### ПИСЬМЕННОЕ ЗАДАНИЕ 1
В части текста о фильме «Теснота», которая начинается со слов «Нальчик, 1998 год.» и заканчивается словами «деньги на выкуп.», замени «черная машина» на «белая машина» и приведи эту часть целиком.

### ФРАГМЕНТ ТЕКСТА
Нальчик, 1998 год. Еврейская семья — отец и мать, дочь Илана и сын Давид. Илана — девочка-пацанка, носит джинсовый комбинезон и, разумеется, ненавидит платья, работает с отцом в автомастерской (хотя раввин предлагает хорошую и, очевидно, более “женскую” работу), ездит на разбитых жигулях и тайно встречается с кабардинцем Залимом. Вечером в семье Иланы празднуют помолвку Давида и Леи, на которую приходят члены еврейской общины. После застолья брат с невестой едут гулять в центр, но обратно вместо них к дому подъезжает черная машина. Все это мы видим глазами Иланы, которая застает мать с мятой запиской в руках. Номер телефона на бумажке — все, что может остаться от Давида и Леи, если их семьи не соберут деньги на выкуп.
Семь лет назад Александр Сокуров набрал режиссерский курс в Кабардино-Балкарском государственном университете. Выбирая для преподавания вуз на Северном Кавказе, он стремился запустить процесс децентрализации российского кино, которое поставляет как на внутренний, так и на внешний рынок в основном столичный взгляд на мир. Семь лет назад это выглядело как причуда гения, как идеалистический прекраснодушный порыв. А в этом году полнометражный дебют его студента Кантемира Балагова попал во вторую по значимости программу Каннского кинофестиваля. Этот успех можно было бы списать на интерес к экзотической территории, которой до сих пор не было на кинематографической карте мира. Но никакой этнографической составляющей в “Тесноте” нет — ни национальных костюмов, ни традиционных обрядов, ни даже горных ландшафтов Кавказа (которые появятся лишь один раз, в финале). В этом смысле “Теснота” больше всего похожа на фильмы румынской волны, где действие происходит в постсоветских интерьерах, а уникальная система отношений в семье перерастает в универсальное высказывание о семье.
“Теснота” говорит о Северном Кавказе и его проблемах без колониальной оптики. Первые слова в этом фильме принадлежат самому режиссеру — его речь дана титрами, в которых он представляется и говорит, что картина частично основана на реальных событиях, на его личном опыте. И фильм, начинающийся с такого, казалось бы, невозможного авторского представления, дальше тоже существует по собственным законам, изобретенным для него режиссером,— как первое свидетельство о жизни целого мира, который никогда еще не говорил за себя, за который всегда разговаривали другие: федеральные телеканалы, политики и режиссеры. Потому и тема национальных противоречий не кажется здесь спекулятивной. Противоречия между евреями и кабардинцами, между русскими и чеченцами, между кабардинцами и русскими не просто прописаны в сценарии или звучат в диалогах — они буквально разлиты в воздухе.

### ПРЕДОСТАВЛЕННЫЕ СВЕДЕНИЯ

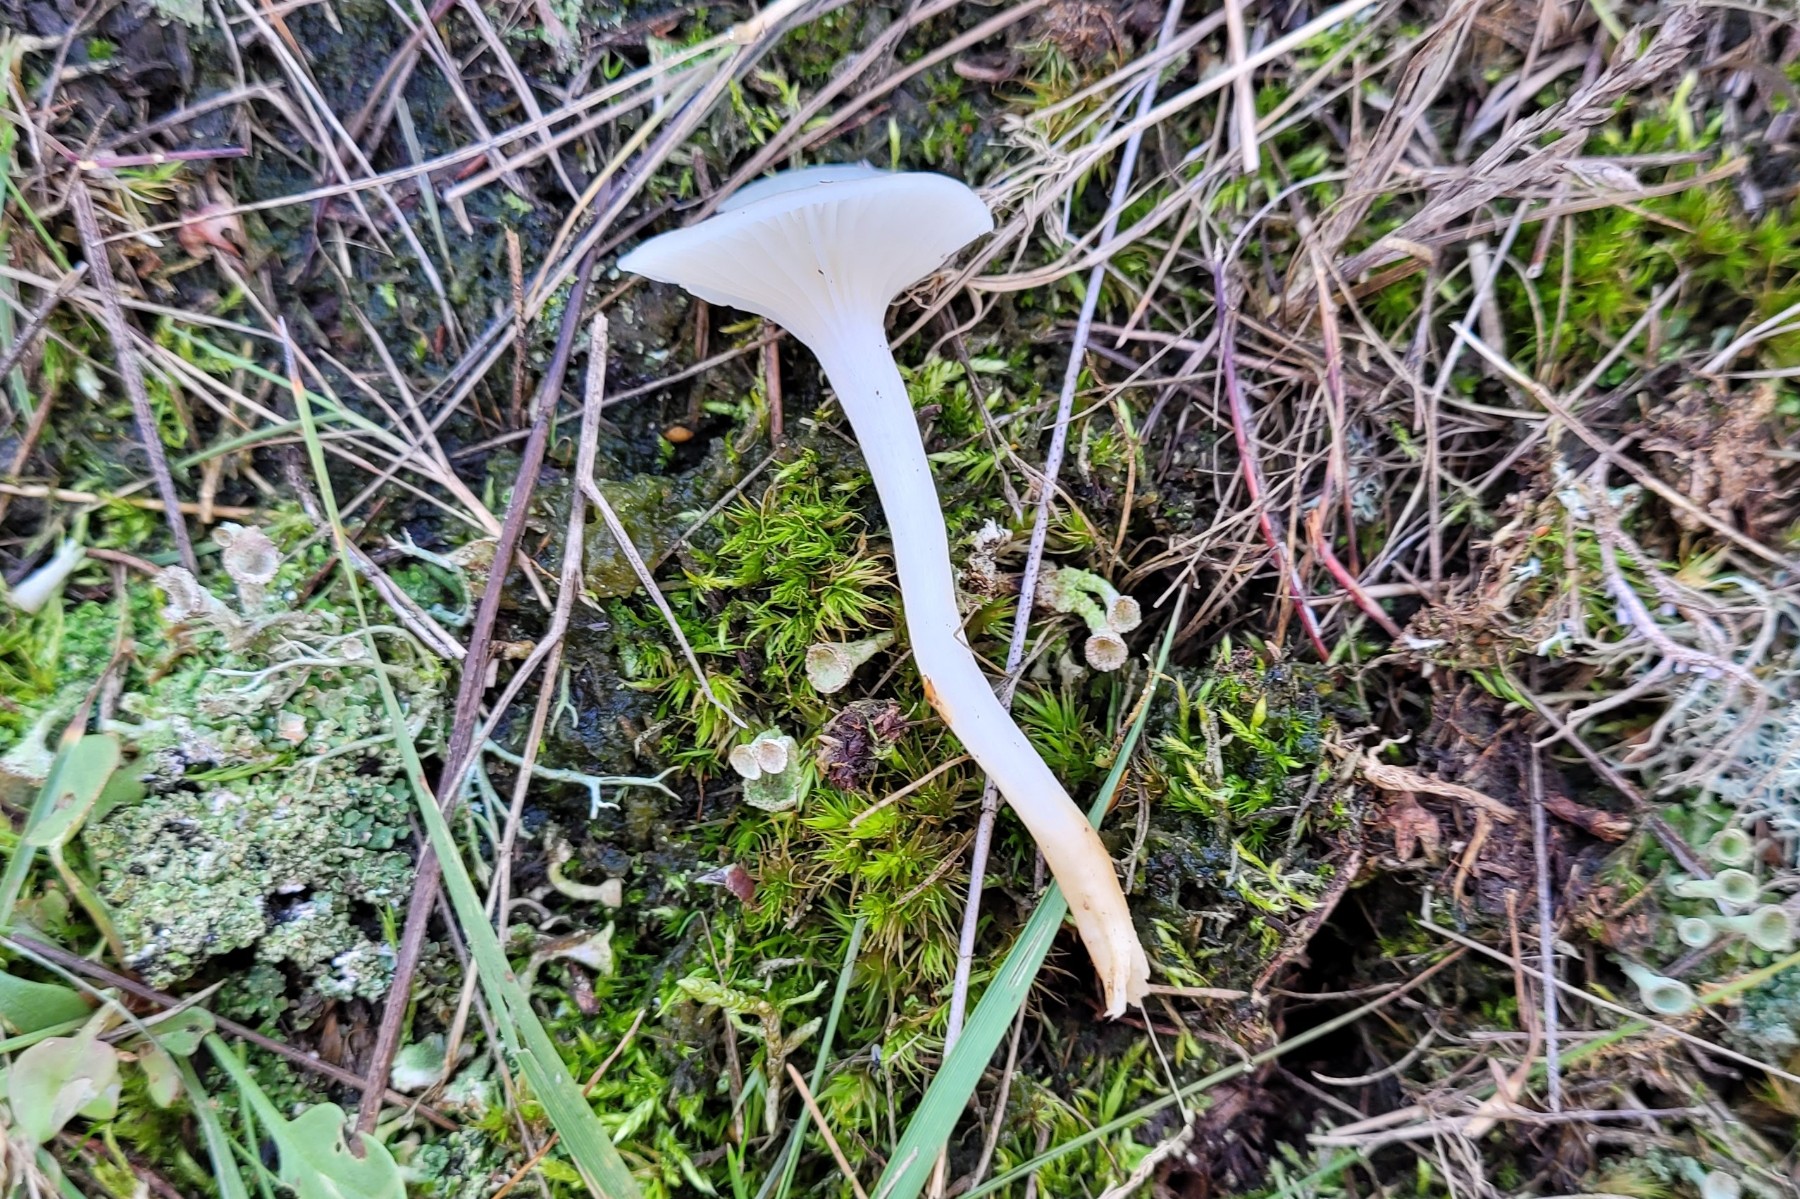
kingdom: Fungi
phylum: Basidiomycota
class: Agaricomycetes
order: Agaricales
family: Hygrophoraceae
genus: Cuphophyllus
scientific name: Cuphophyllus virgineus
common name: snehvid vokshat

### ПИСЬМЕННОЕ ЗАДАНИЕ 2
Пожалуйста, перепиши без изменений все строки записей, где организмы названы от царства до обиходного названия, и не включай в ответ картинки.

### РЕШЕНИЕ ЗАДАЧИ 1
Нальчик, 1998 год. Еврейская семья — отец и мать, дочь Илана и сын Давид. Илана — девочка-пацанка, носит джинсовый комбинезон и, разумеется, ненавидит платья, работает с отцом в автомастерской (хотя раввин предлагает хорошую и, очевидно, более “женскую” работу), ездит на разбитых жигулях и тайно встречается с кабардинцем Залимом. Вечером в семье Иланы празднуют помолвку Давида и Леи, на которую приходят члены еврейской общины. После застолья брат с невестой едут гулять в центр, но обратно вместо них к дому подъезжает белая машина. Все это мы видим глазами Иланы, которая застает мать с мятой запиской в руках. Номер телефона на бумажке — все, что может остаться от Давида и Леи, если их семьи не соберут деньги на выкуп.

### РЕШЕНИЕ ЗАДАЧИ 2
kingdom: Fungi
phylum: Basidiomycota
class: Agaricomycetes
order: Agaricales
family: Hygrophoraceae
genus: Cuphophyllus
scientific name: Cuphophyllus virgineus
common name: snehvid vokshat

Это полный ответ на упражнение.